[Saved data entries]
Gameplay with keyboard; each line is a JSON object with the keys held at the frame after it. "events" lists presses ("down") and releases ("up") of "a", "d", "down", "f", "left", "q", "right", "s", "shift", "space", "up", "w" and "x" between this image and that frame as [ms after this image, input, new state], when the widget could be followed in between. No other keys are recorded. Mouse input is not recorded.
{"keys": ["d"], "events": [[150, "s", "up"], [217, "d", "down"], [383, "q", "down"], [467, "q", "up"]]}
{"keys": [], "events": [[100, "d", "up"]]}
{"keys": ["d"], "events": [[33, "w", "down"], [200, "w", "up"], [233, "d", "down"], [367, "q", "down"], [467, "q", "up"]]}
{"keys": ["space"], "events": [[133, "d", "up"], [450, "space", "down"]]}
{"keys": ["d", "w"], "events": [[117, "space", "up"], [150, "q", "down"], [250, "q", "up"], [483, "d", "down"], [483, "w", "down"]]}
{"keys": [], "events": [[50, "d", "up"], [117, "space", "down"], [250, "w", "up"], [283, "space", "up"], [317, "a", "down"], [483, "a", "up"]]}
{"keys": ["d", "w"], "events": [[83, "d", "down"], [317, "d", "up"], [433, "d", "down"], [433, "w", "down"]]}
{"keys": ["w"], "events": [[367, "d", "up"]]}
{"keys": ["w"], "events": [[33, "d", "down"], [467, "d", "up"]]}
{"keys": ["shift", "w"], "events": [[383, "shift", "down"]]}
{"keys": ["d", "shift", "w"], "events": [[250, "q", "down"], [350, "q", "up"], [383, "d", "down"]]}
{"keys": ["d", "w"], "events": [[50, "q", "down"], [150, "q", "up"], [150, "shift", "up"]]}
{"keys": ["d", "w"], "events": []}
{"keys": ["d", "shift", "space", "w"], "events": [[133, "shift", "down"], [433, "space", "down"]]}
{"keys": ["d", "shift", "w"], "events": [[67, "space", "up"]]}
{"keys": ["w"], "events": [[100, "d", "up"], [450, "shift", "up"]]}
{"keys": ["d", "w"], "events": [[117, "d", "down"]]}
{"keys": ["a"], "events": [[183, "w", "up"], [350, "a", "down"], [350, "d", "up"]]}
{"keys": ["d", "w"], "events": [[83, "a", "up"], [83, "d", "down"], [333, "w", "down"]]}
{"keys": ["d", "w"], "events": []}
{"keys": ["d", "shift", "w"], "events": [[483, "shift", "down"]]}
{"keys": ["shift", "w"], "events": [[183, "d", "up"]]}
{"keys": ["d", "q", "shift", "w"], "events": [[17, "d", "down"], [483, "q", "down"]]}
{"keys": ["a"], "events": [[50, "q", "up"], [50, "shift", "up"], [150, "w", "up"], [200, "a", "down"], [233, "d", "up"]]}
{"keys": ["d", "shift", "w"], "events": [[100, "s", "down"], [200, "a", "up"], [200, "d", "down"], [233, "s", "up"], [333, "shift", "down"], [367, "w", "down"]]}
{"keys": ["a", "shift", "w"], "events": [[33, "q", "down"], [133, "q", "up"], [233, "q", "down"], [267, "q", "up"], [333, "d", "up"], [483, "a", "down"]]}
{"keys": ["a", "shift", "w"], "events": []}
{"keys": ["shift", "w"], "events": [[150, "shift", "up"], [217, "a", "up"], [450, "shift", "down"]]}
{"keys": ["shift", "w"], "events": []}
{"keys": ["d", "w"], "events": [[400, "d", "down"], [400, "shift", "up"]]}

[Work task]
Write the entries out once more, exactly as they were given.

[Result below]
Gameplay with keyboard; each line is a JSON object with the keys held at the frame after it. "events" lists presses ("down") and releases ("up") of "a", "d", "down", "f", "left", "q", "right", "s", "shift", "space", "up", "w" and "x" between this image and that frame as [ms after this image, input, new state], when the widget could be followed in between. No other keys are recorded. Mouse input is not recorded.
{"keys": ["d"], "events": [[150, "s", "up"], [217, "d", "down"], [383, "q", "down"], [467, "q", "up"]]}
{"keys": [], "events": [[100, "d", "up"]]}
{"keys": ["d"], "events": [[33, "w", "down"], [200, "w", "up"], [233, "d", "down"], [367, "q", "down"], [467, "q", "up"]]}
{"keys": ["space"], "events": [[133, "d", "up"], [450, "space", "down"]]}
{"keys": ["d", "w"], "events": [[117, "space", "up"], [150, "q", "down"], [250, "q", "up"], [483, "d", "down"], [483, "w", "down"]]}
{"keys": [], "events": [[50, "d", "up"], [117, "space", "down"], [250, "w", "up"], [283, "space", "up"], [317, "a", "down"], [483, "a", "up"]]}
{"keys": ["d", "w"], "events": [[83, "d", "down"], [317, "d", "up"], [433, "d", "down"], [433, "w", "down"]]}
{"keys": ["w"], "events": [[367, "d", "up"]]}
{"keys": ["w"], "events": [[33, "d", "down"], [467, "d", "up"]]}
{"keys": ["shift", "w"], "events": [[383, "shift", "down"]]}
{"keys": ["d", "shift", "w"], "events": [[250, "q", "down"], [350, "q", "up"], [383, "d", "down"]]}
{"keys": ["d", "w"], "events": [[50, "q", "down"], [150, "q", "up"], [150, "shift", "up"]]}
{"keys": ["d", "w"], "events": []}
{"keys": ["d", "shift", "space", "w"], "events": [[133, "shift", "down"], [433, "space", "down"]]}
{"keys": ["d", "shift", "w"], "events": [[67, "space", "up"]]}
{"keys": ["w"], "events": [[100, "d", "up"], [450, "shift", "up"]]}
{"keys": ["d", "w"], "events": [[117, "d", "down"]]}
{"keys": ["a"], "events": [[183, "w", "up"], [350, "a", "down"], [350, "d", "up"]]}
{"keys": ["d", "w"], "events": [[83, "a", "up"], [83, "d", "down"], [333, "w", "down"]]}
{"keys": ["d", "w"], "events": []}
{"keys": ["d", "shift", "w"], "events": [[483, "shift", "down"]]}
{"keys": ["shift", "w"], "events": [[183, "d", "up"]]}
{"keys": ["d", "q", "shift", "w"], "events": [[17, "d", "down"], [483, "q", "down"]]}
{"keys": ["a"], "events": [[50, "q", "up"], [50, "shift", "up"], [150, "w", "up"], [200, "a", "down"], [233, "d", "up"]]}
{"keys": ["d", "shift", "w"], "events": [[100, "s", "down"], [200, "a", "up"], [200, "d", "down"], [233, "s", "up"], [333, "shift", "down"], [367, "w", "down"]]}
{"keys": ["a", "shift", "w"], "events": [[33, "q", "down"], [133, "q", "up"], [233, "q", "down"], [267, "q", "up"], [333, "d", "up"], [483, "a", "down"]]}
{"keys": ["a", "shift", "w"], "events": []}
{"keys": ["shift", "w"], "events": [[150, "shift", "up"], [217, "a", "up"], [450, "shift", "down"]]}
{"keys": ["shift", "w"], "events": []}
{"keys": ["d", "w"], "events": [[400, "d", "down"], [400, "shift", "up"]]}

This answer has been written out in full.